Moses doesn't kill his father, but perhaps he unwittingly kills his uncle.

Was the overseer the Pharaoh's son? This would certainly be a reason for Moses to flee, and certainly explain his estrangement from the Pharaoh. Turner's painting functions on dream-logic, where reality can only be explained in terms of symbols. On the one hand it's a primitive exposition of a Biblical event, yet on another the imagery only makes sense by engaging the mystical. The dead naked person could be anybody, just a random victim of the plague... yet the prophet isn't just anyone. The detail is there, the identity vague, the politics occult.

If the victim is a woman, Turner's "circle of myth" seems to include the Lady Godiva legend, emerging from the more recent mists of history. It's as if Turner has toppled an equestrian statue and its naked rider in a provocative strike against a certain kind of art; in all likelihood, the figure is based on a sketch he made at the Royal Academy's Still Life Studio, and the horse something he had practised many times in his sketchbooks while travelling the countryside. There are two landscapes here: the foreground, close to Turner's present, and the background, back more than 3,000 years.

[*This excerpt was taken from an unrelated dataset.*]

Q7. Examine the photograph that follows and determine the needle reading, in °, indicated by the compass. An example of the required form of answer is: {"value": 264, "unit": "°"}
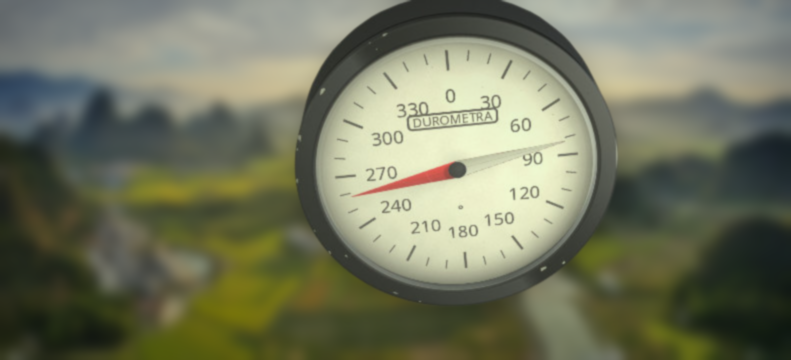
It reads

The totemic nature of the nude could be a personal neurosis guiding Turner's Freudian hand. His younger sister, Helen, became ill and died in 1796, and it's said that this affected their mother's mind, and she ended up in Bedlam, the madhouse, where she died in 1806. Mary Turner came from a family with a history of madness, and it's something that left the painter uneasy. He certainly used family figures in his work, i.e. Frosty Morning (1812), and the Fifth Plague could be a personal exorcism. Would this make Moses an avatar for Turner himself? The possibility is there because -- all protestations to the contrary -- when the artist enters fiction, he enters autobiography,



Turner: Pyramids at Gizeh 1832

Turner, The Pyramids at Gizeh, 1832



While Turner probably had no idea what the pyramids were beyond being tombs for the Egyptian pharaohs and their families, he was probably aware of the Osiris myth, the oldest and most influential of the religious myths in western culture. Osiris was murdered by his own brother Set, a deity who was a hitman for the supreme god, Ra. He is seen as a god of the desert, of violence, of evil and dark deeds. Set was worshipped, had temples, was a cult. Sometimes he's personified as an animal, like a fox or a donkey... or possibly a horse.

Most of what we know about this comes from the Pyramid Texts, discovered by Gaston Maspero in 1881. These stories and spells -- written as hieroglyphs on the walls of a burial chamber at Saqqara -- were intended to reanimate the dead pharaoh. While Turner could not have known about the Pyramid Texts, he might have had some sideways knowledge from the occult and its influence on poetry, of which he was a reader.

Again, this raises the notion that The Fifth Plague of Egypt shows not only a murder but also an attempted resurrection. The prophet with his hands raised to the heavens could be invoking the electrical energy of Aton by the utterance of spells and sacred texts, hoping to reanimate the fallen symbol of beauty and innocence -- white corpse, white horse -- rather than calling down mass death and destruction from the heavens.

In the end, the picture remains a riddle, a masterpiece of the Sublime. Yet it's a measure of Turner's native power as a cipher between the ancient world and his time, that his work so clearly represents that which isn't clear at all.

Religion: the obsessions and neuroses that originate in the primeval memory of Man. Freud says Moses saved the Aton religion by passing it on to the Jews, but we can say Turner saved the Aton religion by rediscovering it through painting.

Ergo, Art is the eternal harmonic of memory.